The FiveThirtyEight map looked like a Tableau choropleth so I attempted to recreate it in Tableau for practice and as a comparison. I imported the dataset, dragged zip codes then measures which created filled map (Fig 4). I then created filters based on the dimensions and added date to pages which generated a time slider. The map looked and behaved as expected so I then moved on to Carto Builder.
Carto created point data from the dataset using the lat/lon upon import. I realized I needed polygon geom to create a filled map. Referring back to Tableau I had not noticed that it used generated polygons rather than the lat/lon in the data set. I tried running the Georeference analysis in Carto but received an error message: too many rows. I then imported a shapefile of the zip codes and created a join which appeared to work but still had difficulty processing the 50k rows.

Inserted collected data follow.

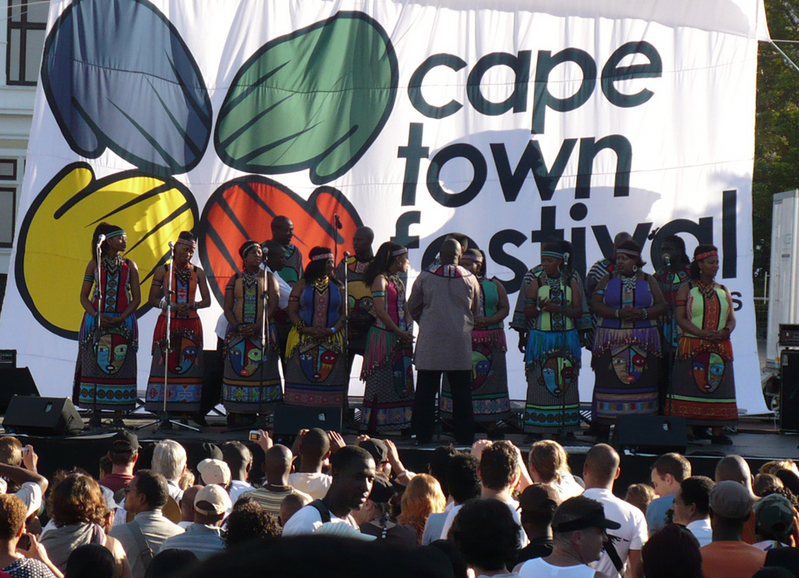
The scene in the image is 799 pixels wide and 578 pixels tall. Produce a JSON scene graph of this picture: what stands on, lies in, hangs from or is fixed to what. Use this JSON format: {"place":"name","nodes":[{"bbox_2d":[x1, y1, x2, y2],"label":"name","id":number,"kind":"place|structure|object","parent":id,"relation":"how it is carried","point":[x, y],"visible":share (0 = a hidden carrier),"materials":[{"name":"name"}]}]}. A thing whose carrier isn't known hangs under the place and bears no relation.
{"place":"outdoors","nodes":[
{"label":"outdoors","id":0,"kind":"place"},
{"bbox_2d":[0,0,50,309],"label":"building","id":1,"kind":"structure","parent":0,"point":[2,54],"materials":[{"name":"white paint"}]},
{"bbox_2d":[0,157,18,249],"label":"window","id":2,"kind":"structure","parent":1,"relation":"in","point":[13,193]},
{"bbox_2d":[5,0,49,82],"label":"window","id":3,"kind":"structure","parent":1,"relation":"in","point":[25,31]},
{"label":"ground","id":4,"kind":"structure","parent":0},
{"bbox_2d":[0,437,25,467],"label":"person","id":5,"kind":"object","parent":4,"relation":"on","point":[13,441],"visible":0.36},
{"bbox_2d":[0,438,46,521],"label":"person","id":6,"kind":"object","parent":4,"relation":"on","point":[33,486],"visible":0.42},
{"bbox_2d":[0,490,61,577],"label":"woman","id":7,"kind":"object","parent":4,"relation":"on","point":[12,502],"visible":0.96},
{"bbox_2d":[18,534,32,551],"label":"smartphone","id":8,"kind":"object","parent":7,"relation":"in","point":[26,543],"visible":0.46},
{"bbox_2d":[40,471,129,577],"label":"woman","id":9,"kind":"object","parent":4,"relation":"on","point":[72,515],"visible":0.77},
{"bbox_2d":[64,544,122,577],"label":"person","id":10,"kind":"object","parent":4,"relation":"on","point":[77,554],"visible":1},
{"bbox_2d":[98,431,139,497],"label":"man","id":11,"kind":"object","parent":4,"relation":"on","point":[121,468],"visible":0.39},
{"bbox_2d":[112,471,183,574],"label":"man","id":12,"kind":"object","parent":4,"relation":"on","point":[165,533],"visible":0.69},
{"bbox_2d":[151,439,187,505],"label":"person","id":13,"kind":"object","parent":4,"relation":"on","point":[163,446],"visible":0.36},
{"bbox_2d":[144,548,198,577],"label":"person","id":14,"kind":"object","parent":4,"relation":"on","point":[165,559],"visible":0.83},
{"bbox_2d":[160,483,232,557],"label":"man","id":15,"kind":"object","parent":4,"relation":"on","point":[214,518],"visible":0.51},
{"bbox_2d":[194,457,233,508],"label":"person","id":16,"kind":"object","parent":4,"relation":"on","point":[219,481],"visible":0.3},
{"bbox_2d":[221,441,254,496],"label":"person","id":17,"kind":"object","parent":4,"relation":"on","point":[243,457],"visible":0.38},
{"bbox_2d":[221,499,281,546],"label":"person","id":18,"kind":"object","parent":4,"relation":"on","point":[263,517],"visible":0.46},
{"bbox_2d":[243,443,307,520],"label":"man","id":19,"kind":"object","parent":4,"relation":"on","point":[282,462],"visible":0.42},
{"bbox_2d":[277,494,308,528],"label":"person","id":20,"kind":"object","parent":4,"relation":"on","point":[292,504],"visible":0.24},
{"bbox_2d":[286,429,331,500],"label":"man","id":21,"kind":"object","parent":4,"relation":"on","point":[315,447],"visible":0.47},
{"bbox_2d":[248,430,262,441],"label":"camera","id":22,"kind":"object","parent":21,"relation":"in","point":[253,436],"visible":0.79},
{"bbox_2d":[171,533,459,577],"label":"person","id":23,"kind":"object","parent":4,"relation":"on","point":[333,539],"visible":0.99},
{"bbox_2d":[282,445,379,538],"label":"man","id":24,"kind":"object","parent":4,"relation":"on","point":[333,501],"visible":0.59},
{"bbox_2d":[353,475,414,542],"label":"person","id":25,"kind":"object","parent":4,"relation":"on","point":[385,489],"visible":0.39},
{"bbox_2d":[356,436,411,485],"label":"person","id":26,"kind":"object","parent":4,"relation":"on","point":[377,446],"visible":0.27},
{"bbox_2d":[0,402,798,487],"label":"stage","id":27,"kind":"object","parent":4,"relation":"on","point":[746,454],"visible":0.4,"materials":[{"name":"black wood"}]},
{"bbox_2d":[0,366,38,410],"label":"speaker","id":28,"kind":"object","parent":27,"relation":"on","point":[5,376],"visible":0.81},
{"bbox_2d":[0,349,16,366],"label":"amplifier","id":29,"kind":"object","parent":28,"relation":"on","point":[8,358],"visible":0.94,"materials":[{"name":"black"}]},
{"bbox_2d":[1,396,83,434],"label":"stage monitor","id":30,"kind":"object","parent":27,"relation":"on","point":[17,418],"visible":0.98,"materials":[{"name":"black"}]},
{"bbox_2d":[89,232,104,425],"label":"microphone stand","id":31,"kind":"object","parent":27,"relation":"on","point":[95,402],"visible":0.95,"materials":[{"name":"black metal"}]},
{"bbox_2d":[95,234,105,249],"label":"microphone","id":32,"kind":"object","parent":31,"relation":"attached to","point":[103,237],"visible":0.92,"materials":[{"name":"metal"}]},
{"bbox_2d":[75,220,140,422],"label":"woman","id":33,"kind":"object","parent":27,"relation":"on","point":[116,274],"visible":0.96},
{"bbox_2d":[132,243,198,429],"label":"microphone stand","id":34,"kind":"object","parent":27,"relation":"on","point":[165,402],"visible":0.99,"materials":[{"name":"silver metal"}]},
{"bbox_2d":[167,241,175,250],"label":"microphone","id":35,"kind":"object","parent":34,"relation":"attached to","point":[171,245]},
{"bbox_2d":[146,233,209,421],"label":"woman","id":36,"kind":"object","parent":27,"relation":"on","point":[185,274],"visible":0.98},
{"bbox_2d":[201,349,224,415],"label":"speaker","id":37,"kind":"object","parent":27,"relation":"on","point":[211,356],"visible":0.55},
{"bbox_2d":[220,238,282,425],"label":"woman","id":38,"kind":"object","parent":27,"relation":"on","point":[253,292],"visible":0.94},
{"bbox_2d":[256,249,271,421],"label":"microphone stand","id":39,"kind":"object","parent":27,"relation":"on","point":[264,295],"visible":0.94,"materials":[{"name":"black metal"}]},
{"bbox_2d":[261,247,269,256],"label":"microphone","id":40,"kind":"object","parent":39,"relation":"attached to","point":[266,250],"visible":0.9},
{"bbox_2d":[259,242,298,312],"label":"man","id":41,"kind":"object","parent":27,"relation":"on","point":[276,258],"visible":0.37},
{"bbox_2d":[263,215,302,283],"label":"man","id":42,"kind":"object","parent":27,"relation":"on","point":[289,229],"visible":0.54},
{"bbox_2d":[272,405,340,438],"label":"stage monitor","id":43,"kind":"object","parent":27,"relation":"on","point":[294,421],"visible":0.94,"materials":[{"name":"black"}]},
{"bbox_2d":[283,247,346,410],"label":"woman","id":44,"kind":"object","parent":27,"relation":"on","point":[322,292],"visible":0.93},
{"bbox_2d":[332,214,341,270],"label":"microphone stand","id":45,"kind":"object","parent":27,"relation":"on","point":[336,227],"visible":0.56,"materials":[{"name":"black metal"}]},
{"bbox_2d":[342,254,351,422],"label":"microphone stand","id":46,"kind":"object","parent":27,"relation":"on","point":[346,287],"visible":0.87,"materials":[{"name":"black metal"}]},
{"bbox_2d":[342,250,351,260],"label":"microphone","id":47,"kind":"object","parent":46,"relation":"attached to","point":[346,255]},
{"bbox_2d":[339,226,377,392],"label":"man","id":48,"kind":"object","parent":27,"relation":"on","point":[357,267],"visible":0.66},
{"bbox_2d":[1,0,769,416],"label":"banner","id":49,"kind":"object","parent":27,"relation":"on","point":[400,199],"visible":0.75,"materials":[{"name":"white fabric"}]},
{"bbox_2d":[360,239,415,437],"label":"woman","id":50,"kind":"object","parent":27,"relation":"on","point":[392,290],"visible":0.93},
{"bbox_2d":[408,237,479,447],"label":"man","id":51,"kind":"object","parent":27,"relation":"on","point":[463,360],"visible":0.99},
{"bbox_2d":[449,245,511,431],"label":"woman","id":52,"kind":"object","parent":27,"relation":"on","point":[488,285],"visible":0.66},
{"bbox_2d":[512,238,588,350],"label":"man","id":53,"kind":"object","parent":27,"relation":"on","point":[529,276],"visible":0.34},
{"bbox_2d":[520,243,584,438],"label":"woman","id":54,"kind":"object","parent":27,"relation":"on","point":[545,292],"visible":0.97},
{"bbox_2d":[557,254,572,438],"label":"microphone stand","id":55,"kind":"object","parent":27,"relation":"on","point":[563,405],"visible":0.94,"materials":[{"name":"black metal"}]},
{"bbox_2d":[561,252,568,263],"label":"microphone","id":56,"kind":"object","parent":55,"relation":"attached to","point":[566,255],"visible":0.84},
{"bbox_2d":[586,232,633,300],"label":"man","id":57,"kind":"object","parent":27,"relation":"on","point":[599,269],"visible":0.32},
{"bbox_2d":[589,240,665,431],"label":"woman","id":58,"kind":"object","parent":27,"relation":"on","point":[625,263],"visible":0.92},
{"bbox_2d":[612,415,687,452],"label":"stage monitor","id":59,"kind":"object","parent":27,"relation":"on","point":[657,426],"visible":0.97,"materials":[{"name":"black"}]},
{"bbox_2d":[660,255,675,415],"label":"microphone stand","id":60,"kind":"object","parent":27,"relation":"on","point":[669,263],"visible":0.8,"materials":[{"name":"black metal"}]},
{"bbox_2d":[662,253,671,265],"label":"microphone","id":61,"kind":"object","parent":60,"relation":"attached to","point":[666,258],"visible":0.92,"materials":[{"name":"black"}]},
{"bbox_2d":[653,236,691,396],"label":"woman","id":62,"kind":"object","parent":27,"relation":"on","point":[672,245],"visible":0.52},
{"bbox_2d":[669,244,737,444],"label":"woman","id":63,"kind":"object","parent":27,"relation":"on","point":[705,297],"visible":0.96},
{"bbox_2d":[779,347,798,432],"label":"speaker","id":64,"kind":"object","parent":27,"relation":"on","point":[785,376],"visible":0.97},
{"bbox_2d":[778,323,798,347],"label":"amplifier","id":65,"kind":"object","parent":64,"relation":"on","point":[794,327],"visible":0.98,"materials":[{"name":"black"}]},
{"bbox_2d":[399,473,446,542],"label":"woman","id":66,"kind":"object","parent":4,"relation":"on","point":[429,484],"visible":0.48},
{"bbox_2d":[425,450,478,541],"label":"person","id":67,"kind":"object","parent":4,"relation":"on","point":[460,496],"visible":0.39},
{"bbox_2d":[435,443,524,546],"label":"man","id":68,"kind":"object","parent":4,"relation":"on","point":[503,491],"visible":0.38},
{"bbox_2d":[447,498,524,577],"label":"person","id":69,"kind":"object","parent":4,"relation":"on","point":[491,504],"visible":0.99},
{"bbox_2d":[514,483,560,561],"label":"person","id":70,"kind":"object","parent":4,"relation":"on","point":[538,491],"visible":0.62},
{"bbox_2d":[527,440,581,500],"label":"person","id":71,"kind":"object","parent":4,"relation":"on","point":[540,446],"visible":0.44},
{"bbox_2d":[517,495,622,577],"label":"man","id":72,"kind":"object","parent":4,"relation":"on","point":[597,533],"visible":0.99},
{"bbox_2d":[581,447,647,577],"label":"man","id":73,"kind":"object","parent":4,"relation":"on","point":[607,473],"visible":0.52},
{"bbox_2d":[624,482,655,518],"label":"person","id":74,"kind":"object","parent":4,"relation":"on","point":[635,486],"visible":0.35},
{"bbox_2d":[646,454,691,533],"label":"man","id":75,"kind":"object","parent":4,"relation":"on","point":[675,459],"visible":0.38},
{"bbox_2d":[637,523,706,577],"label":"person","id":76,"kind":"object","parent":4,"relation":"on","point":[667,538],"visible":1},
{"bbox_2d":[674,475,716,543],"label":"person","id":77,"kind":"object","parent":4,"relation":"on","point":[693,515],"visible":0.42},
{"bbox_2d":[700,481,766,577],"label":"man","id":78,"kind":"object","parent":4,"relation":"on","point":[732,552],"visible":0.76},
{"bbox_2d":[714,455,754,497],"label":"person","id":79,"kind":"object","parent":4,"relation":"on","point":[734,457],"visible":0.27},
{"bbox_2d":[751,492,795,551],"label":"person","id":80,"kind":"object","parent":4,"relation":"on","point":[775,501],"visible":0.58},
{"bbox_2d":[752,0,798,314],"label":"tree","id":81,"kind":"object","parent":4,"relation":"on","point":[768,20],"visible":0.29,"materials":[{"name":"green plant"}]},
{"bbox_2d":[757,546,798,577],"label":"person","id":82,"kind":"object","parent":4,"relation":"on","point":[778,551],"visible":0.82},
{"bbox_2d":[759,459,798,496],"label":"person","id":83,"kind":"object","parent":4,"relation":"on","point":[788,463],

At an impasse, I finished the lab with a good looking map and incorrect measures. I later had the idea of sampling the dataset and researched some tools. Fortuitously I discovered sampling is built in to Carto. I ran the sampling analysis and georeferenced the result set which quickly generated the correct geometry but the numbers still looked “off”.
I revisited the dataset in the portal and through further filtering, I reduced the table size to 20k rows and 1MB file size. I ran the georeference analysis again and got the “too many rows” error again. I resorted to joining this table to the shapefile and generated a filled map (Fig 5).
The widgets for complaints by type and by zip reported accurately but the legend and map represented the count of the complaints rather than the sum. The widget for time-series inaccurately reflected date range. Given the amount of time spent on the data, analysis and widgets, I had to forgo time animation. I subsequently discovered that only point data can be animated. There is likely a work around for polygons but I did not find it.
Update July 3:
While doing research I found the Cartp analysis to intersect second layer to create an aggregate column of the complaint counts. I joined the zip code shapefile to the complete (not sampled) dataset, ran analysis to intersect a second layer to generate aggregates and styled by that value. The map below reflects correctly reflects the table data.
The Carto lab has been the most challenging and time consuming due to issues with the dataset and non-intuitive application. In hindsight and with more experience, understanding the data can save time and effort in the amount of cleaning/manipulation to use it. Going forward I would try to work with smaller datasets or sampling options from the beginning.
Carto Builder is deceptively complex. Though it presents as “intuitive, logical and effortless” a non-geospatial analyst would need some command of statistics. Knowledge of CSS and HTML are very useful but familiarity with SQL is necessary to create complex visualizations. By comparison, Tableau automatically georeferenced the zip codes into polygons had no issue with the larger datasets. I was able to animate polygons and duplicate the FiveThirtyEight map functionality.
Despite less than desired results, the mapping exercise still revealed key insights. The zipcode shapefile increased my awareness of the neighborhood boundaries within the boroughs and their relative size. The mapping of the highest volume of complaints by zip through the year gave clarity to the disparity of issues. To maximize the rich dataset and would like to get the time-series working, keep addresses in the dataset to show point data and drill down to specific issues.